*REQUIRED WORK:* Here are records with pictures in them. Copy all of them exactly and leave the pictures out.

PROVIDED DATA START

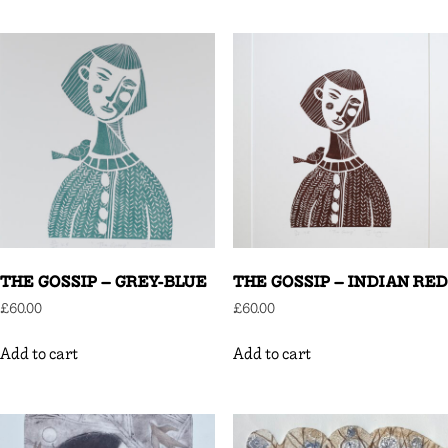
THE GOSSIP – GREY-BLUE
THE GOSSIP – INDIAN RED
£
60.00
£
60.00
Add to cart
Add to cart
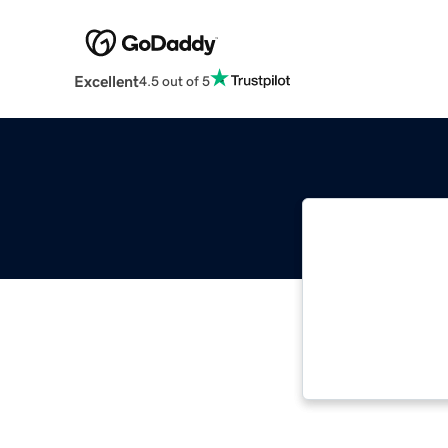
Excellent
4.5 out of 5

PROVIDED DATA END

*ANSWER AREA:*
THE GOSSIP – GREY-BLUE
THE GOSSIP – INDIAN RED
£
60.00
£
60.00
Add to cart
Add to cart
Excellent
4.5 out of 5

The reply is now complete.